==== THE RECORDS ====

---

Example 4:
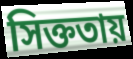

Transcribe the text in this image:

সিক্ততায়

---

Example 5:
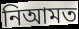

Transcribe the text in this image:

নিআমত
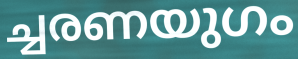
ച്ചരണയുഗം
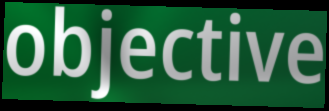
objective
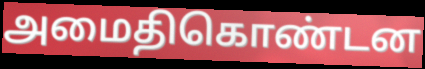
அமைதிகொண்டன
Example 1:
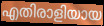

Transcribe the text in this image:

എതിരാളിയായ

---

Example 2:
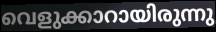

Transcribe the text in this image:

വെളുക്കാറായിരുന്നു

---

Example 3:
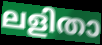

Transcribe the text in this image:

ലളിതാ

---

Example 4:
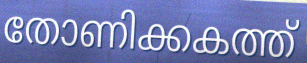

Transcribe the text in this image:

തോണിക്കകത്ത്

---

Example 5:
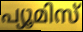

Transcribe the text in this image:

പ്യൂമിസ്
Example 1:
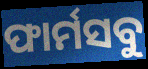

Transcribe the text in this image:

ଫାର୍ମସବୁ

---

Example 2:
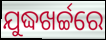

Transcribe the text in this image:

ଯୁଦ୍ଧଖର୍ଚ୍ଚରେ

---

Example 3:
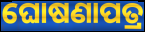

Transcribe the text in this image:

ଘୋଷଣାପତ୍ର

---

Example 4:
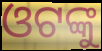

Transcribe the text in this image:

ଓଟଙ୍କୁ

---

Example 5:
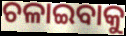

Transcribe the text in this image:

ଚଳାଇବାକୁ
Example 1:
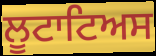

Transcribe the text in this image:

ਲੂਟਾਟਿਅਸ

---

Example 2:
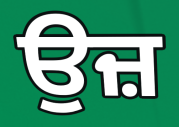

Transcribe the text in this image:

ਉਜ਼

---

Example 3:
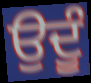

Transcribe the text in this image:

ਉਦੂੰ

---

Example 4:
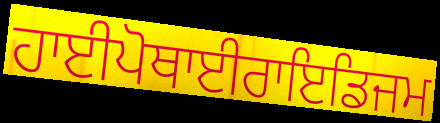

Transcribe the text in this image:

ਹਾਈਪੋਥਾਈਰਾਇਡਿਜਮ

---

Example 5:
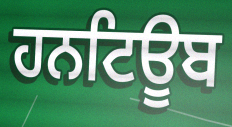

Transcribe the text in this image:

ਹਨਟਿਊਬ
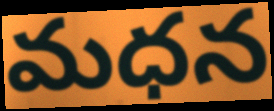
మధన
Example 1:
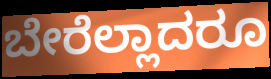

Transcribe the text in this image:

====

__TASK GOAL__
Although the records above contain pictures, output every line exactly and leave the pictures out.

__ANSWER TO THE EXERCISE__
---

Example 4:

Transcribe the text in this image:

সিক্ততায়

---

Example 5:

Transcribe the text in this image:

নিআমত
ച്ചരണയുഗം
objective
அமைதிகொண்டன
Example 1:

Transcribe the text in this image:

എതിരാളിയായ

---

Example 2:

Transcribe the text in this image:

വെളുക്കാറായിരുന്നു

---

Example 3:

Transcribe the text in this image:

ലളിതാ

---

Example 4:

Transcribe the text in this image:

തോണിക്കകത്ത്

---

Example 5:

Transcribe the text in this image:

പ്യൂമിസ്
Example 1:

Transcribe the text in this image:

ଫାର୍ମସବୁ

---

Example 2:

Transcribe the text in this image:

ଯୁଦ୍ଧଖର୍ଚ୍ଚରେ

---

Example 3:

Transcribe the text in this image:

ଘୋଷଣାପତ୍ର

---

Example 4:

Transcribe the text in this image:

ଓଟଙ୍କୁ

---

Example 5:

Transcribe the text in this image:

ଚଳାଇବାକୁ
Example 1:

Transcribe the text in this image:

ਲੂਟਾਟਿਅਸ

---

Example 2:

Transcribe the text in this image:

ਉਜ਼

---

Example 3:

Transcribe the text in this image:

ਉਦੂੰ

---

Example 4:

Transcribe the text in this image:

ਹਾਈਪੋਥਾਈਰਾਇਡਿਜਮ

---

Example 5:

Transcribe the text in this image:

ਹਨਟਿਊਬ
మధన
Example 1:

Transcribe the text in this image:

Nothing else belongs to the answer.